> _Brief_: Everything in the entries except the pictures must be duplicated exactly.

> _Extracted material_:
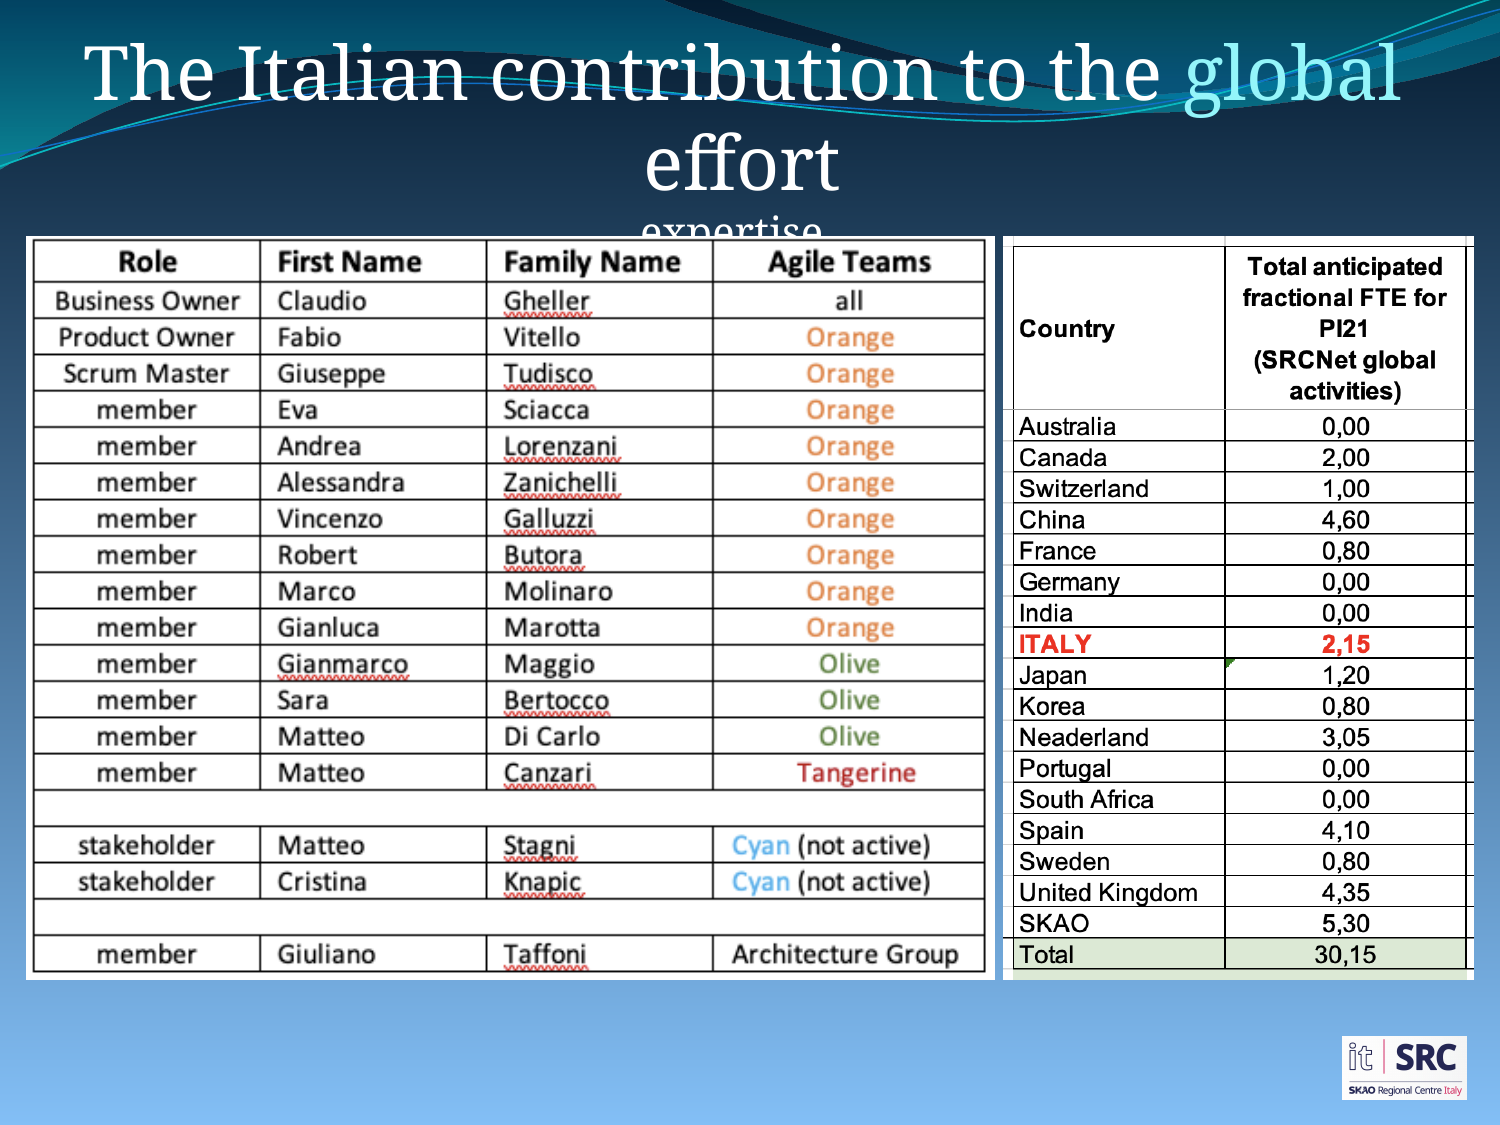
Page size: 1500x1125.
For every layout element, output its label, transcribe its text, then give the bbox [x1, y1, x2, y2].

picture [26, 236, 995, 980]
picture [1002, 236, 1474, 980]
picture [1342, 1036, 1467, 1100]
text_box The Italian contribution to the global effort expertise [11, 18, 1474, 264]
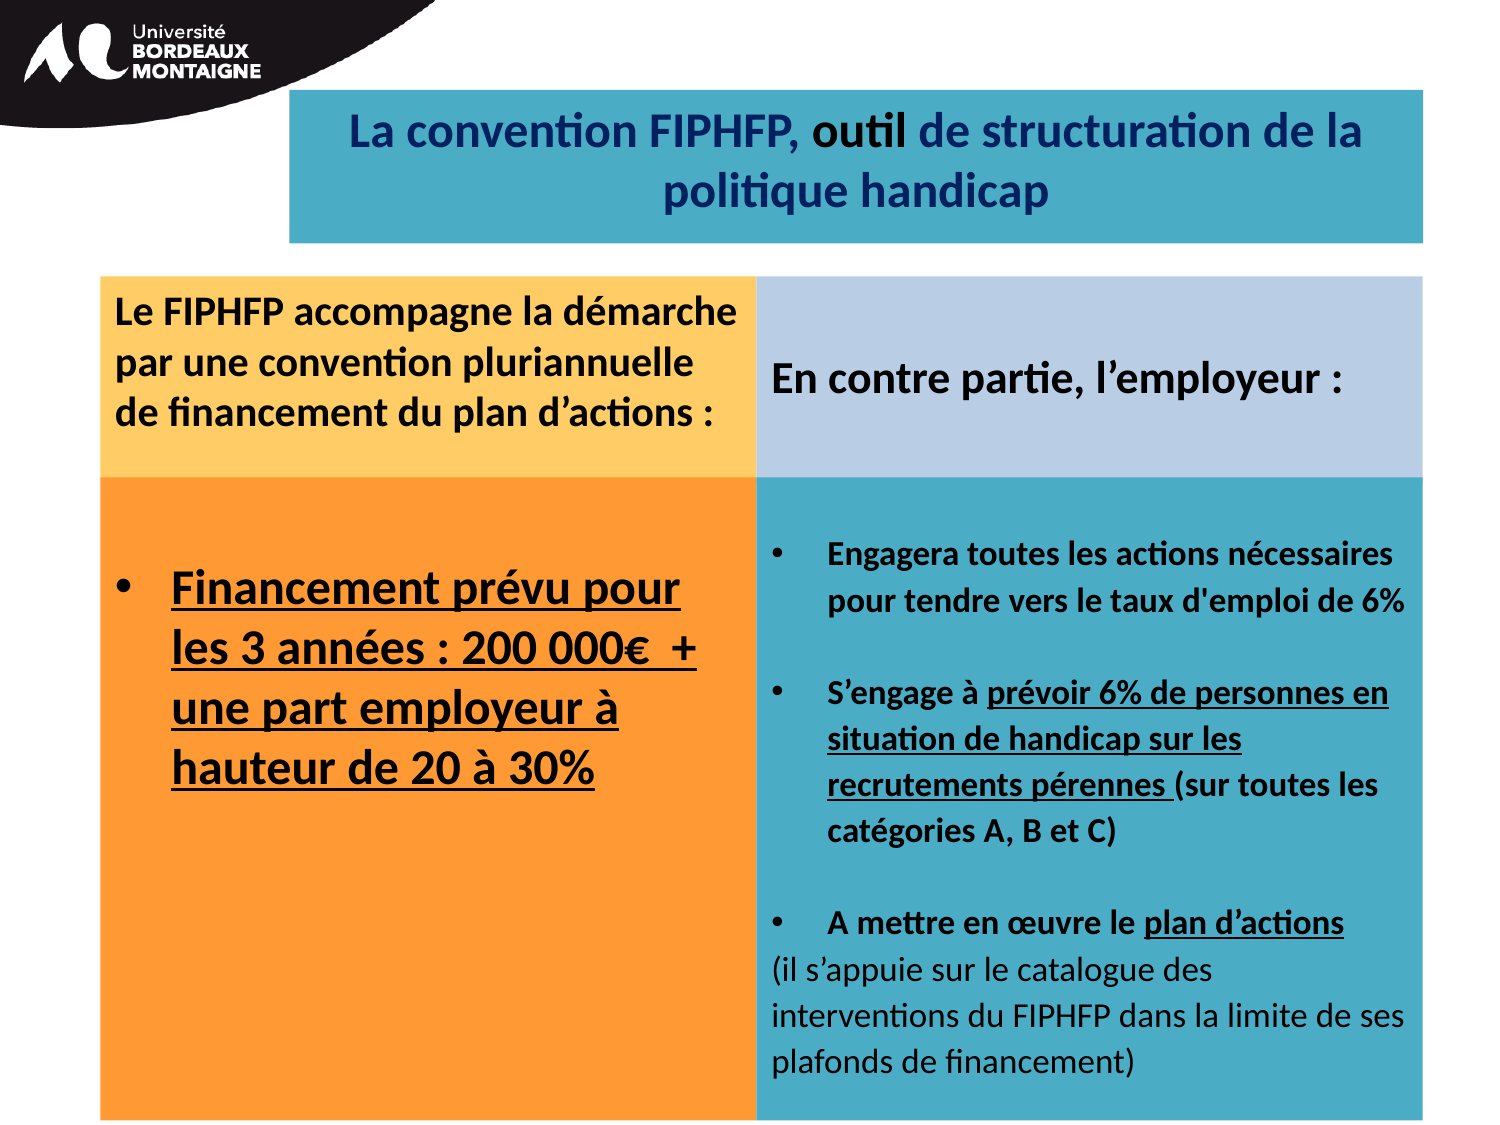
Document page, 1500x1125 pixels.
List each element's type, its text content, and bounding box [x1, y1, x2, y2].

> _Completed task_:
Page size: 1500x1125.
For every layout element, output its label, transcribe its text, then give the bbox [x1, y1, x2, y2].

picture [26, 236, 995, 980]
picture [1002, 236, 1474, 980]
picture [1342, 1036, 1467, 1100]
text_box The Italian contribution to the global effort expertise [11, 18, 1474, 264]
Document page, 1500x1125 pixels.
List each element's type, its text content, and bounding box [x1, y1, x2, y2].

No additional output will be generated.